[Rendered images with source text]

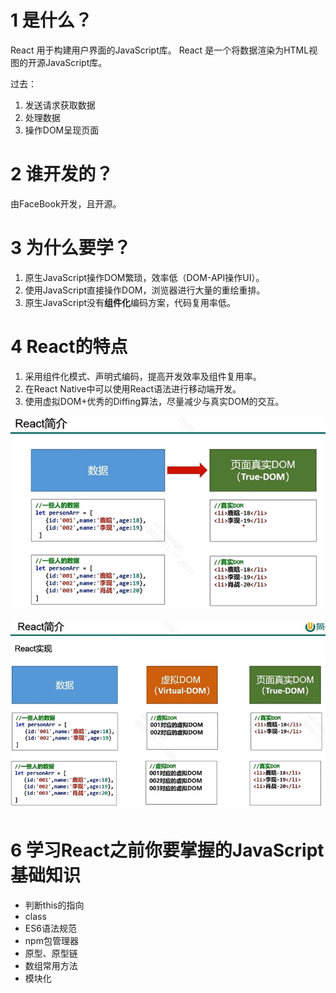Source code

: 
# 1 是什么？
React 用于构建用户界面的JavaScript库。
React 是一个将数据渲染为HTML视图的开源JavaScript库。

过去：
1. 发送请求获取数据
2. 处理数据
3. 操作DOM呈现页面

# 2 谁开发的？
由FaceBook开发，且开源。


# 3 为什么要学？

1. 原生JavaScript操作DOM繁琐，效率低（DOM-API操作UI）。
2. 使用JavaScript直接操作DOM，浏览器进行大量的重绘重排。
3. 原生JavaScript没有**组件化**编码方案，代码复用率低。


# 4 React的特点
1. 采用组件化模式、声明式编码，提高开发效率及组件复用率。
2. 在React Native中可以使用React语法进行移动端开发。
3. 使用虚拟DOM+优秀的Diffing算法，尽量减少与真实DOM的交互。

![alt text](image.png)

![alt text](image-1.png)


# 6 学习React之前你要掌握的JavaScript基础知识

* 判断this的指向
* class
* ES6语法规范
* npm包管理器
* 原型、原型链
* 数组常用方法
* 模块化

▶ [PROBLEM STATEMENT]:
Output all entries unchanged; skip the pictures.

▶ [RESPONSE TO THIS TASK]:
Source code

: 
# 1 是什么？
React 用于构建用户界面的JavaScript库。
React 是一个将数据渲染为HTML视图的开源JavaScript库。

过去：
1. 发送请求获取数据
2. 处理数据
3. 操作DOM呈现页面

# 2 谁开发的？
由FaceBook开发，且开源。


# 3 为什么要学？

1. 原生JavaScript操作DOM繁琐，效率低（DOM-API操作UI）。
2. 使用JavaScript直接操作DOM，浏览器进行大量的重绘重排。
3. 原生JavaScript没有**组件化**编码方案，代码复用率低。


# 4 React的特点
1. 采用组件化模式、声明式编码，提高开发效率及组件复用率。
2. 在React Native中可以使用React语法进行移动端开发。
3. 使用虚拟DOM+优秀的Diffing算法，尽量减少与真实DOM的交互。

![alt text](image.png)

![alt text](image-1.png)


# 6 学习React之前你要掌握的JavaScript基础知识

* 判断this的指向
* class
* ES6语法规范
* npm包管理器
* 原型、原型链
* 数组常用方法
* 模块化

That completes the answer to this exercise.